Medical Visuals Creates Teaching Tool for Integrative Oncology
Mariann Giles, MD, a physician with The Ohio State University Center for Integrative Health, has a strong interest in integrative oncology — the use of diet and lifestyle modifications along with mind-body practices to optimize health. She meets with breast cancer patients in Ohio State’s Stefanie Spielman Comprehensive Breast Cancer Center, informing them of how diet and lifestyle changes can enhance wellness, improve quality of life and reduce symptoms of disease and side effects of conventional cancer treatments.
When she sits down with a patient, Giles introduces them to their body’s autonomic nervous system (ANS), which controls the things that the body does automatically such as breathing, digesting food and sweating. It is the body's "autopilot system." The ANS has two main parts that work like a team but usually do opposite things: the sympathetic nervous system (SNS) and the parasympathetic nervous system (PNS).
The SNS, also known as "fight or flight,” is the part that kicks in when you're scared, stressed or excited. For example, if you're being chased by a bear, your SNS would quicken your heartbeat, help you breathe faster and send more blood to your muscles. It prepares your body to fight or run away.
The PNS, or "rest and digest,” works when you're relaxed and safe. Imagine you're lying on the couch after a big meal. Your PNS would slow down your heartbeat, help you digest food, calm your breathing, conserve your energy and support your immune system and hormone balance. It's all about recovery, relaxation and keeping your body in balance.
As Giles leads the patient through the consultation, she discusses with them how stress, including cancer-related stress, triggers the body’s “fight or flight” response.

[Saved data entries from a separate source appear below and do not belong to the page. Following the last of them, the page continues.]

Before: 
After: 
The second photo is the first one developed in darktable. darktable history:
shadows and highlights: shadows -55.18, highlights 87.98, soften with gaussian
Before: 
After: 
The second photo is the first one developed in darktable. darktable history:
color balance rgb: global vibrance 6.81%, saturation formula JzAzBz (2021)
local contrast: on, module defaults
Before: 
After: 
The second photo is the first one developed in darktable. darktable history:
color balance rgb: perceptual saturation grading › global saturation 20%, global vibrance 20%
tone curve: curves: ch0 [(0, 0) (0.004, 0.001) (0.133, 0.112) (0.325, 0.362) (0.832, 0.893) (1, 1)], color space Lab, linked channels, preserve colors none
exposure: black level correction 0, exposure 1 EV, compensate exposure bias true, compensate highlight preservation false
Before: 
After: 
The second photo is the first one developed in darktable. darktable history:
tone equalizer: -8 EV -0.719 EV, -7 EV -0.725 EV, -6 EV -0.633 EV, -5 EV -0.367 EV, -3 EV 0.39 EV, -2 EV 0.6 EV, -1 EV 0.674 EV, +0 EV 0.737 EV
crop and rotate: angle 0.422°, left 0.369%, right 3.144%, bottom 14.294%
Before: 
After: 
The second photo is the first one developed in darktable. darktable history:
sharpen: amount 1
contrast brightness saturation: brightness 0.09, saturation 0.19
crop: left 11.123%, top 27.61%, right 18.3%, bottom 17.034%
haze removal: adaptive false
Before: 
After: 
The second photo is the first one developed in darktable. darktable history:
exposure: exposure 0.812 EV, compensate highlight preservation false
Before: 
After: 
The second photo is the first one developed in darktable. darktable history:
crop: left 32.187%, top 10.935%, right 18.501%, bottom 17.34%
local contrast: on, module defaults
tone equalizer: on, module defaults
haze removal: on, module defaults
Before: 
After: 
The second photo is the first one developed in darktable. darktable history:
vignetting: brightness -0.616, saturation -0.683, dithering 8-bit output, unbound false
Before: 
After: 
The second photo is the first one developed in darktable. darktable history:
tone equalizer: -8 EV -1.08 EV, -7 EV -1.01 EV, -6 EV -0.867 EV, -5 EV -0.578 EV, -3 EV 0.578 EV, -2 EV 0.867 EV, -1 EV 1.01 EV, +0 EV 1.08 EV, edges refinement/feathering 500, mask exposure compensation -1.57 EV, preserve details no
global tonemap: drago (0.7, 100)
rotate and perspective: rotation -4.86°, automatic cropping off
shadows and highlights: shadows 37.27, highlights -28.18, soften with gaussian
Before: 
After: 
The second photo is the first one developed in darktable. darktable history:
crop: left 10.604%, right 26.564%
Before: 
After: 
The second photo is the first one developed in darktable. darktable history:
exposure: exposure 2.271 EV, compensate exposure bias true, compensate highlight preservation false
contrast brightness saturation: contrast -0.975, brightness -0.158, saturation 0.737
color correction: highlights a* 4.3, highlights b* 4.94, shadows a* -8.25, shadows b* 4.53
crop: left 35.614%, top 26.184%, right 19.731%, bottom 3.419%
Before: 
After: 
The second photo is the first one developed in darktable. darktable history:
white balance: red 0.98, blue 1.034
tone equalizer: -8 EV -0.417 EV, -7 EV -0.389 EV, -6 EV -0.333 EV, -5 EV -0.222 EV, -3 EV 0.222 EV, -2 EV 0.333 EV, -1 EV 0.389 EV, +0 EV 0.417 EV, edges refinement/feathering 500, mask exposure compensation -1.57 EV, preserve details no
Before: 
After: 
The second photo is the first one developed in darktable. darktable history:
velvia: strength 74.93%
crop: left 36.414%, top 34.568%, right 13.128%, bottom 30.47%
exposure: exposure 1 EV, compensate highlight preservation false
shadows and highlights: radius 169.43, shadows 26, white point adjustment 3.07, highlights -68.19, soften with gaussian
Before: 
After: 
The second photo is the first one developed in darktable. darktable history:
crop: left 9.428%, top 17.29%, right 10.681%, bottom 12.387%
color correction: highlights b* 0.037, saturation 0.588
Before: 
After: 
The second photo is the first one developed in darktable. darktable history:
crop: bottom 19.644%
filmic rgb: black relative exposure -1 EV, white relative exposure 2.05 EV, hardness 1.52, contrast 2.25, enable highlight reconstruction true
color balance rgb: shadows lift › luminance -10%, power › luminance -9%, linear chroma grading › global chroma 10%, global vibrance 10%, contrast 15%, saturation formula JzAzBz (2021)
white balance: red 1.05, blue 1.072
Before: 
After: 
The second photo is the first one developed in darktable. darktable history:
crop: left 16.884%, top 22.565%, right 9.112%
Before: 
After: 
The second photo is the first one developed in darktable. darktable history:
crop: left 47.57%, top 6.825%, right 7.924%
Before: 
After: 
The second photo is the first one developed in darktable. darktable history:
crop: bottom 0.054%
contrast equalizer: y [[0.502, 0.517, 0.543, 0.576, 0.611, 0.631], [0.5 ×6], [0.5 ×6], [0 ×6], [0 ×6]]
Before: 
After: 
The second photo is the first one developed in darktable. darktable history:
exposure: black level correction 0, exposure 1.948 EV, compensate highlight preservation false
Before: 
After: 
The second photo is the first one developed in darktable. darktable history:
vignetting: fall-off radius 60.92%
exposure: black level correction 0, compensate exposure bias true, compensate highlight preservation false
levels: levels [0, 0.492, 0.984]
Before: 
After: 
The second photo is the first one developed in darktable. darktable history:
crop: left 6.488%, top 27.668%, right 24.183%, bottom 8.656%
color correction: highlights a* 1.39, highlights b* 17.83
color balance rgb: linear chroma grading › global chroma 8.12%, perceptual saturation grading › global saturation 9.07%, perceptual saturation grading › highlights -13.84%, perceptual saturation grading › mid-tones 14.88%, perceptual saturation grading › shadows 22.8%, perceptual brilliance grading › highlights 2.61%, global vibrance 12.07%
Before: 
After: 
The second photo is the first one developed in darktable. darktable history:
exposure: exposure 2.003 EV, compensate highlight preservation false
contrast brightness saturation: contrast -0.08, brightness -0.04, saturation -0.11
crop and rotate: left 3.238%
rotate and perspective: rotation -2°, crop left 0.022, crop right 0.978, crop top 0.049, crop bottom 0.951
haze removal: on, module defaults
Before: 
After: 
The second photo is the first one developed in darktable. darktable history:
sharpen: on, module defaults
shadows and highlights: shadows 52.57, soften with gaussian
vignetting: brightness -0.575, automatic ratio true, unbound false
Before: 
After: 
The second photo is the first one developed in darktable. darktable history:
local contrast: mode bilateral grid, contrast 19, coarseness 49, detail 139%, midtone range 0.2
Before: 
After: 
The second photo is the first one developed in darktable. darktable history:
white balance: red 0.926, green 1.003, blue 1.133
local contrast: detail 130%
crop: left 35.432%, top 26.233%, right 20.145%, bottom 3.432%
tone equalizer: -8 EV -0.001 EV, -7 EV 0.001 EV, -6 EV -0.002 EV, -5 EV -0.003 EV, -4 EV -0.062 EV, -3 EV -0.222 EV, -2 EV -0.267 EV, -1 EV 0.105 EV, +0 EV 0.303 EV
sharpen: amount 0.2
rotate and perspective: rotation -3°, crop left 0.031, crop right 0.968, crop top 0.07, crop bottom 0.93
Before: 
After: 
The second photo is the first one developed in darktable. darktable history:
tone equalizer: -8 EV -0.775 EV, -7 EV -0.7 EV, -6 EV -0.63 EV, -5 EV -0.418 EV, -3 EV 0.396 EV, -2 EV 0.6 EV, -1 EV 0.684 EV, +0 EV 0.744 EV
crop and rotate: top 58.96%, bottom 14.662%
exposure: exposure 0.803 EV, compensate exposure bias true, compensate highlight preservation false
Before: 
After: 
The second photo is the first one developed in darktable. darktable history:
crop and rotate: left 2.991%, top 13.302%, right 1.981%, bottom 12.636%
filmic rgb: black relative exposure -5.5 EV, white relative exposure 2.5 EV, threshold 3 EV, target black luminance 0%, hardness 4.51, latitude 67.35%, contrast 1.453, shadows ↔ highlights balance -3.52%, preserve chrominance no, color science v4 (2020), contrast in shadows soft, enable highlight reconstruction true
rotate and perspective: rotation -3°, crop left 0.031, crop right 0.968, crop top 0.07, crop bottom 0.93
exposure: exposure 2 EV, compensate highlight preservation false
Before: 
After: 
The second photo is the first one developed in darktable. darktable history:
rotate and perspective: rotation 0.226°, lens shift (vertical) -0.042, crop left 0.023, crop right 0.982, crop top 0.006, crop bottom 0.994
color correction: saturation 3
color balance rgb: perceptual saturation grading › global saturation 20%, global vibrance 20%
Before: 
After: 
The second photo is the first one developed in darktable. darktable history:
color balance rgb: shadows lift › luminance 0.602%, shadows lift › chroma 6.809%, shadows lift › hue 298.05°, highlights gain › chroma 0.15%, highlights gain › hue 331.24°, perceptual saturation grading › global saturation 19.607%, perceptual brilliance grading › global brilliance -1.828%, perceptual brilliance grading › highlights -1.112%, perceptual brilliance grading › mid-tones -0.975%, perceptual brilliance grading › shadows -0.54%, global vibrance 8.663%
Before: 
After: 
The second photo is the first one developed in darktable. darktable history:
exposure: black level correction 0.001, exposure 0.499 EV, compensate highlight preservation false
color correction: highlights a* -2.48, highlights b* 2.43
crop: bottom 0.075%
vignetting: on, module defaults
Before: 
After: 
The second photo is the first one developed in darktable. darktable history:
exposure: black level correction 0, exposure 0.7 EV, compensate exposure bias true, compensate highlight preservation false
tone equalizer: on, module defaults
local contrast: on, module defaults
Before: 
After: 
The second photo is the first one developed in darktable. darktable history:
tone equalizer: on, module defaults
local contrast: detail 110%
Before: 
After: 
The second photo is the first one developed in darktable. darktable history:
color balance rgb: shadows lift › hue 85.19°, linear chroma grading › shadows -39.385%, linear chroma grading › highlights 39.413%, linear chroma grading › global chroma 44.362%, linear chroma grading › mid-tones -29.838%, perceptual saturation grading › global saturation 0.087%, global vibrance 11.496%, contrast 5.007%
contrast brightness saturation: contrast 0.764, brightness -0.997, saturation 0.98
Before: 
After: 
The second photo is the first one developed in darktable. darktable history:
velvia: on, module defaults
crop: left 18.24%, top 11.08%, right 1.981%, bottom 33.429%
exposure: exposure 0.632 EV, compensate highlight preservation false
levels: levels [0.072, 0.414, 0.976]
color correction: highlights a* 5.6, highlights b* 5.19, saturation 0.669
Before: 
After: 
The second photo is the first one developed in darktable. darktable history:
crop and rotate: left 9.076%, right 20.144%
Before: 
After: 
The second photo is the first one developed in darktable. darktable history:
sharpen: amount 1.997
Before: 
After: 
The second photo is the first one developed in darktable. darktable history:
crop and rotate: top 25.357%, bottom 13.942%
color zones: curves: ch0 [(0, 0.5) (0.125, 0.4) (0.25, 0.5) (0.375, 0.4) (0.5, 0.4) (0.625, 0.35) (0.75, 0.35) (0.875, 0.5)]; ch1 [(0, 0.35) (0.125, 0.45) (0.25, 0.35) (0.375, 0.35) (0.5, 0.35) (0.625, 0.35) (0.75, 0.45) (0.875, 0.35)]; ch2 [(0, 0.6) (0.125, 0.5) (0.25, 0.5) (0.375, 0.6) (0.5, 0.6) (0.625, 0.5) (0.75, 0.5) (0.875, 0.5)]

If the body must always fight for survival, it doesn’t have the energy it needs to effectively rest, digest and support the immune system. But through meditation and other holistic health practices, the patient can develop the tools within themselves to restore a calm and restful state.
Giles requested a visual from the Health Sciences Library’s (HSL) Medical Visuals team to share with patients during these one-on-one consultations. The visual helps show the important aspects of the nervous system and the role of stress on the body. This understanding can hopefully motivate patients to engage in practices which support health.
Like many clinicians, Giles had been turning to the internet for images that would help explain the ANS to patients. Most of the images of the ANS she found online had too much detail and were difficult for a lay audience to understand. These images also weren’t designed to lead patients toward healthy, holistic lifestyle practices. Giles needed a visual aid that was simple, patient-focused and tailored to fit her consultations.
HSL Senior Medical Illustrator Anthony Baker understood that, to persuade a patient, this visual needed to represent them. He chose to show one patient split vertically into two mindsets: the left half in a state of stress (hand on forehead, worried expression), the right half in a state of calm (peaceful expression, hand on abdomen).
The patient’s left side is rendered in red tones with a static-textured background to indicate stress. In contrast, the right side is rendered in blue tones with a softer background to indicate calmness. To ensure that the figure would represent a real person, Baker photographed a model in the two different poses and drew from this reference. These two states of mind are split side to side to reveal the brain and spinal cord with simplified pathways to organs. Text highlights the effects on the body’s systems. Baker drew and designed this illustration by hand entirely in Adobe Illustrator and Photoshop. The phrase, “Take back control of your nervous system,” was chosen to remind the patient that, by practicing the wellness techniques prescribed by Giles, they can engage their PNS and improve their health.
Giles has already begun using the illustration with her patients. “This document has been a great teaching tool in helping to convey my message about the ANS from many different perspectives,” she said. “It provides a lot of detail in a simplistic way that adds clarity without overwhelming the patient. I use it in every patient encounter.”